More runs automatically performed for up to 300s to ensure accurate measurement.
sexp.fut:lex (no tuning file):
huge.in:
Unknown error. This is a compiler bug.
Failed to run sexp.fut
./sexp: sexp.c:8031: CUDA call
gpu_free_all(ctx)
failed with error code 1 (invalid argument)
CallStack (from HasCallStack):
error, called at src/Futhark/Server.hs:187:7 in futhark-server-1.2.2.1-6bIJRa1PKd9DOkMNzFraOf:Futhark.Server
No such problem happens with the OpenCL backend currently.
The OpenCL benchmark:
huge.in: 2641877μs (95% CI: [ 2576615.3, 2700206.8])
It is about 0.4s faster so far.
Also I can try to narrow down what code causes the bug on Saturday maybe.
I also get this error.
Compiling sexp.fut...
Reporting arithmetic mean runtime of at least 10 runs for each dataset (min 0.5s).
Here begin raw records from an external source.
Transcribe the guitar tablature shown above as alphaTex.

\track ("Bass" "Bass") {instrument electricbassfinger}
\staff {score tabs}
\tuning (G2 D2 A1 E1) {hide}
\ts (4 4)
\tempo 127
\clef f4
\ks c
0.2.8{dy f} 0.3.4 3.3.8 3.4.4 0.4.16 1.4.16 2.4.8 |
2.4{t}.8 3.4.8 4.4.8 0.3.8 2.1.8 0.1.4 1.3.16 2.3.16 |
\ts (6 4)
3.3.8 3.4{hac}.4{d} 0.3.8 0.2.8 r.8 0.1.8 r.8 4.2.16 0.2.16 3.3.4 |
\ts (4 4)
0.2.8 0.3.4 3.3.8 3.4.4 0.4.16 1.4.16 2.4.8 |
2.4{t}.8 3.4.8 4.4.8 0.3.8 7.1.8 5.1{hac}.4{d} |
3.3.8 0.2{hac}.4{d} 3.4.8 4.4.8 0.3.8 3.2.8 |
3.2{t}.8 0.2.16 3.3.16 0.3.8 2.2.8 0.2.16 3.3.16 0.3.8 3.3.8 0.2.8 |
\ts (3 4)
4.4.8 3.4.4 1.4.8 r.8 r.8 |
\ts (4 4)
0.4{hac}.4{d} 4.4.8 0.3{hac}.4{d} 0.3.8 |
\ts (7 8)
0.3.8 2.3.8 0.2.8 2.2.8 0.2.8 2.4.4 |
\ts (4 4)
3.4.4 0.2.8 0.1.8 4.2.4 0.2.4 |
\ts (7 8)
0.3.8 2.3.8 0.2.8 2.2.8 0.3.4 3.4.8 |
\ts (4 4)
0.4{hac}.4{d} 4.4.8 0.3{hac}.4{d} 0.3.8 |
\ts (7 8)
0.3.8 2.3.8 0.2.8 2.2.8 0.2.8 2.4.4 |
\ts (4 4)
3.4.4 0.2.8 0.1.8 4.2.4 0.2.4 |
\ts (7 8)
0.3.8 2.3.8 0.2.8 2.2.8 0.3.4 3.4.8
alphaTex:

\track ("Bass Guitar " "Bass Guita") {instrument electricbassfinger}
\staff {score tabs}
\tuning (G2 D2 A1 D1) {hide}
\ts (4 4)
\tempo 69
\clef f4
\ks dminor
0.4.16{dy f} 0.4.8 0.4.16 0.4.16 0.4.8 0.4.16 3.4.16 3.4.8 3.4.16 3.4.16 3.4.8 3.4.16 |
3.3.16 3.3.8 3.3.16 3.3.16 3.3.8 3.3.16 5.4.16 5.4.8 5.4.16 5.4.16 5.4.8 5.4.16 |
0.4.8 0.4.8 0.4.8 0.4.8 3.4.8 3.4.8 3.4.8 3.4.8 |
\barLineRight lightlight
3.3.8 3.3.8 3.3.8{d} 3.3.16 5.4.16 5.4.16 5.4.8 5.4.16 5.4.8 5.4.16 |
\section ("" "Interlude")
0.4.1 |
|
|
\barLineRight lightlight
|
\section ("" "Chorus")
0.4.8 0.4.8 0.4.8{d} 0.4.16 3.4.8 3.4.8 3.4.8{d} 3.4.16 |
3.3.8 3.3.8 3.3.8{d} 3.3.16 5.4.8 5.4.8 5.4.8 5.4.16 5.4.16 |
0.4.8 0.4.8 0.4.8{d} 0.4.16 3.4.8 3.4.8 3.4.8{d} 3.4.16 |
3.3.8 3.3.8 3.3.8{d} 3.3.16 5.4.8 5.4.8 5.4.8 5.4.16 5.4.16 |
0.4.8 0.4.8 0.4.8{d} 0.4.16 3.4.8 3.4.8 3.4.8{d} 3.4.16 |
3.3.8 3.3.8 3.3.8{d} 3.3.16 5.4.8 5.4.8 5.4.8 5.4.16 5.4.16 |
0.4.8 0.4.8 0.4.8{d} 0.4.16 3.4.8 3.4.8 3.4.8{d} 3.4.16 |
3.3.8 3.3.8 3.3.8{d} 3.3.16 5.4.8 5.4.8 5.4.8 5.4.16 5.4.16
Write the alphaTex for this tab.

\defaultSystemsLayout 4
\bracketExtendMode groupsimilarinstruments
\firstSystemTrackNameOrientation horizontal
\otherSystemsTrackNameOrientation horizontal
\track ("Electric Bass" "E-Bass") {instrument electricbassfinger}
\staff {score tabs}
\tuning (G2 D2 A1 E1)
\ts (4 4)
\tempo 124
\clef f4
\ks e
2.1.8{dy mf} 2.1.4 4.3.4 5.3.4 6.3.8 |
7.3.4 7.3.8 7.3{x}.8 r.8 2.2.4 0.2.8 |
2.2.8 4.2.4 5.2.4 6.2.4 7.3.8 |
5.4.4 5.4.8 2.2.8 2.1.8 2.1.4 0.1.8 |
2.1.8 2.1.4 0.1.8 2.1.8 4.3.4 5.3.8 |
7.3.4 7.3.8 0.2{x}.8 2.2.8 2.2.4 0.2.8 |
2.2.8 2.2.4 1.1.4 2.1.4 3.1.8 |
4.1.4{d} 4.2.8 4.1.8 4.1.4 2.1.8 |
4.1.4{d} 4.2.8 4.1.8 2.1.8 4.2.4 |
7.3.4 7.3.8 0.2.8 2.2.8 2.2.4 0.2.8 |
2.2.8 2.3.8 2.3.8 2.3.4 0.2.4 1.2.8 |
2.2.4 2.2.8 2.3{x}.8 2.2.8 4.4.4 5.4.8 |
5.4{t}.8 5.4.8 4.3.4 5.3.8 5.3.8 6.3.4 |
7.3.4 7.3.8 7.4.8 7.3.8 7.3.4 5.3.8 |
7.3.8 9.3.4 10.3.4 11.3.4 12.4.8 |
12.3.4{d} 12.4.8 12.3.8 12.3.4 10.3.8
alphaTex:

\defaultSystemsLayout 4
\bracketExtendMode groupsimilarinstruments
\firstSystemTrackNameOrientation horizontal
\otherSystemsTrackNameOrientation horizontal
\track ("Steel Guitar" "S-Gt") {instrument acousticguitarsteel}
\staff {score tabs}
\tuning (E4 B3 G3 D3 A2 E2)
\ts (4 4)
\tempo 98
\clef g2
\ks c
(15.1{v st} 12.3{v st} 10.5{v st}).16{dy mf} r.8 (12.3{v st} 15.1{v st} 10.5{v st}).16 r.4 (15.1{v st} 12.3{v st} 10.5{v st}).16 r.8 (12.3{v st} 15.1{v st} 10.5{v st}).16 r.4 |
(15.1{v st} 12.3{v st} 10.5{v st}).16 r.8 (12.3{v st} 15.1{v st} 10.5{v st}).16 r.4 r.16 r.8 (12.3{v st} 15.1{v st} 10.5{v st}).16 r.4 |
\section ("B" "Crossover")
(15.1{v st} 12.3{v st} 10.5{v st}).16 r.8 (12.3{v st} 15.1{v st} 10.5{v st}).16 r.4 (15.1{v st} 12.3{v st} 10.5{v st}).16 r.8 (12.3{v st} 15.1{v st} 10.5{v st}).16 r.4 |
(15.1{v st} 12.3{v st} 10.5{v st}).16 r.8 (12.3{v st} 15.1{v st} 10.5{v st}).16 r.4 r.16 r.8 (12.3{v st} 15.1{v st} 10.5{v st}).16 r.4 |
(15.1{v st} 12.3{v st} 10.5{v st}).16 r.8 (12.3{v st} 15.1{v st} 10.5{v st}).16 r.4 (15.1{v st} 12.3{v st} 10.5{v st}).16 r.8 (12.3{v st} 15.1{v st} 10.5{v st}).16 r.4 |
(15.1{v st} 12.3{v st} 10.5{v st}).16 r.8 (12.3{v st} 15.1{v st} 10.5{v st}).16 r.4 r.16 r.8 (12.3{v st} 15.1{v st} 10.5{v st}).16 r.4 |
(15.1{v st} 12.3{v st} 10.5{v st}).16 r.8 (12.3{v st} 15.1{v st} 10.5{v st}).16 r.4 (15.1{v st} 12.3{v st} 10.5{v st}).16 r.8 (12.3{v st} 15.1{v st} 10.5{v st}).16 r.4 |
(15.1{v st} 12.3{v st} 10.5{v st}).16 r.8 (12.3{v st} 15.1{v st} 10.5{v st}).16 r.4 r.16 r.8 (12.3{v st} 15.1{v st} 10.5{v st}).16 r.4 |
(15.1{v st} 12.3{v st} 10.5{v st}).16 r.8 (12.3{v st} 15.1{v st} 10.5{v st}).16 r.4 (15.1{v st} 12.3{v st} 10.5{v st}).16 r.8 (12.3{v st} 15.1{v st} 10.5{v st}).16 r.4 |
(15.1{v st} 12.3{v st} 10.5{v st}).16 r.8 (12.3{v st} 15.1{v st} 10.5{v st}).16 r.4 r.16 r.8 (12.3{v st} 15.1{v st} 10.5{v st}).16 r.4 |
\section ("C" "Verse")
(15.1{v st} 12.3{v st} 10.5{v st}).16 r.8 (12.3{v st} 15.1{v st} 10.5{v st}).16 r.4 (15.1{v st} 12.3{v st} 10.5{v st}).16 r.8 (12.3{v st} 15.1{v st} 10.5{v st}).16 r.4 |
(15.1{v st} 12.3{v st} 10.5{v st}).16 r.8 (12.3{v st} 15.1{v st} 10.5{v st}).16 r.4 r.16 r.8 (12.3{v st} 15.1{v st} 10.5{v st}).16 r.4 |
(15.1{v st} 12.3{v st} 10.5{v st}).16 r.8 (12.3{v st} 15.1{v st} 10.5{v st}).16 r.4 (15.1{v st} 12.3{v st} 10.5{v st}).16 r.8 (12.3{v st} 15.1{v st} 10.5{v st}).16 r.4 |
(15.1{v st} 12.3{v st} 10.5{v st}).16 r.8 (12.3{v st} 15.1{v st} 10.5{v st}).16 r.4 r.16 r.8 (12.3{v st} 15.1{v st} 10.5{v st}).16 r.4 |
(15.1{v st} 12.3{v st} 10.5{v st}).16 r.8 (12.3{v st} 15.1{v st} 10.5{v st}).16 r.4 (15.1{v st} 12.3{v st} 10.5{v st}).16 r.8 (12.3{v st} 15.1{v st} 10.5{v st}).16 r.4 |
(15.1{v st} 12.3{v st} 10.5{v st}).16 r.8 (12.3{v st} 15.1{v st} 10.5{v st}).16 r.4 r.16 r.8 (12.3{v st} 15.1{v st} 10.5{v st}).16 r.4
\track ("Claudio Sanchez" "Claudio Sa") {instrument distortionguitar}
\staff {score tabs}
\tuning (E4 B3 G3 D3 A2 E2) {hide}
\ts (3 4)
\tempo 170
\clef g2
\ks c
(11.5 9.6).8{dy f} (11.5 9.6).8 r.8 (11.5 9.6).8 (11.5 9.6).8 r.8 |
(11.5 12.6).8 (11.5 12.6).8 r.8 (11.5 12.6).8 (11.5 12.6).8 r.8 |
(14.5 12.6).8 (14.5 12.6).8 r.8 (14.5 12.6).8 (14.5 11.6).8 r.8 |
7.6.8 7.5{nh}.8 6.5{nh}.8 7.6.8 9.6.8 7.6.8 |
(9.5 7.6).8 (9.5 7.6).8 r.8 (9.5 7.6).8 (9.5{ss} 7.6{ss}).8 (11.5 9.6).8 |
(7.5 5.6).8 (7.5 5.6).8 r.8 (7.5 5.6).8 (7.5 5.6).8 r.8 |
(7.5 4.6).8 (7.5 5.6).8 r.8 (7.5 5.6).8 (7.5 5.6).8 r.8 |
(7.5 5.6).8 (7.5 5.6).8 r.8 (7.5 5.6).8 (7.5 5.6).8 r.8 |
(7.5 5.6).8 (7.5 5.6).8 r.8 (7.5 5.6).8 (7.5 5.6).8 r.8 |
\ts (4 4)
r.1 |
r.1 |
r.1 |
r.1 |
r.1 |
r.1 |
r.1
More runs automatically performed for up to 300s to ensure accurate measurement.
sexp.fut:lex (no tuning file):
large.in:
sexp.c:8084: CUDA call
cuMemcpyDtoH_v2(dst, src + offset, size)
failed with error code 700 (an illegal memory access was encountered)
Failed to run sexp.fut
./sexp: sexp.c:8031: CUDA call
gpu_free_all(ctx)
failed with error code 1 (invalid argument)
CallStack (from HasCallStack):
error, called at src/Futhark/Server.hs:187:7 in futhark-server-1.2.2.1-6bIJRa1PKd9DOkMNzFraOf:Futhark.Server
Currently only the RegEx can be parsed, the NFA will be needed to be constructed next.